The BBC will no longer depend on the Met Office for its weather reports and will now use more reliable methods, such as ‘chicken entrails’. Instead of some expensive guff about Nimbostratus clouds, future forecasts will be determined by a soothsayer, garbed in a ‘fetching’ woolly jumper and armed with a pair of binoculars.
Having provided weather data to the BBC since 1922, the Met Office will now be forced to sell predictions on street corners alongside purveyors of ‘lucky lavender’. A BBC representative said: ‘We want value for money for the license payer. Often the weather report can be cheaply replaced by just looking out your window. Red sky at night? Are you sure its not morning?’
A spokeswoman for the Met Office spoke of her disappointment: ‘We’d recently invested in a state of the art Groundhog. We’ve revolutionized the science of prediction with ‘wet head, must be raining’. Or, ‘sunshine on a Monday, time to pull a sickey’. And who can forget – ‘when Labour elects a socialist, a sh@tstorm will follow’.’

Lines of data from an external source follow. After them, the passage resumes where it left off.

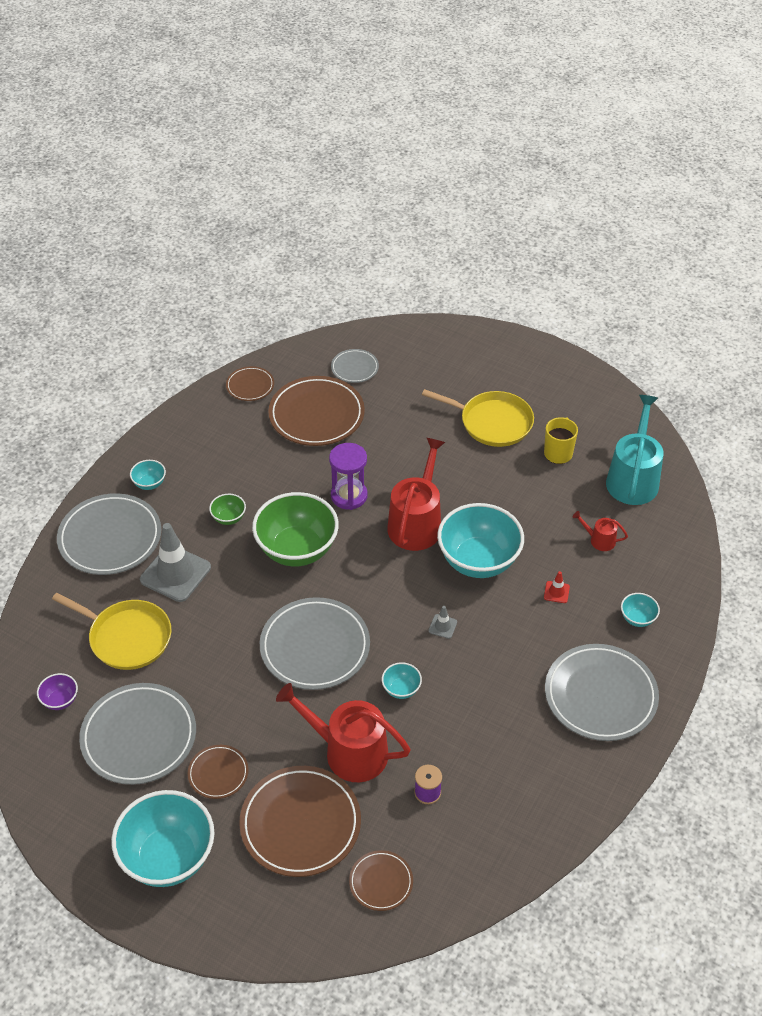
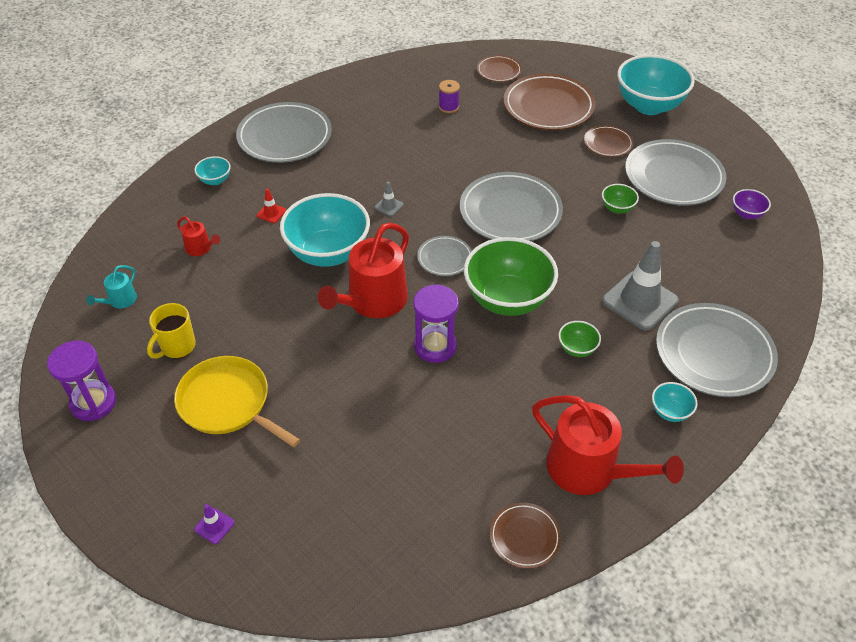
camera: 165 degrees left, 0 degrees up
yellow pan [52,593,171,670] -> none
brown plate [268,376,365,446] -> none
red watering can [276,683,411,782] -> red watering can moved to [532,395,684,495]
grey plate [331,349,379,383] -> grey plate moved to [417,236,472,276]
turquoise bowl [382,662,422,699] -> none
turquoise watering can [606,395,664,505] -> turquoise watering can [86,265,137,309], size x0.46
none -> purple hourglass [47,341,116,421]
none -> purple traffic cone [194,504,234,544]
none -> green bowl [602,184,639,214]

The BBC assured viewers they would continue with the highest standard of weather service by focusing on unusual squirrel activity. A spokesman said: ‘We’ll be replacing the usual idiot gesticulating in front of a green screen, with a curmudgeonly sailor talking about a twitch in his gammy knee. The one thing we can predict is no matter what the weather, people will still complain.’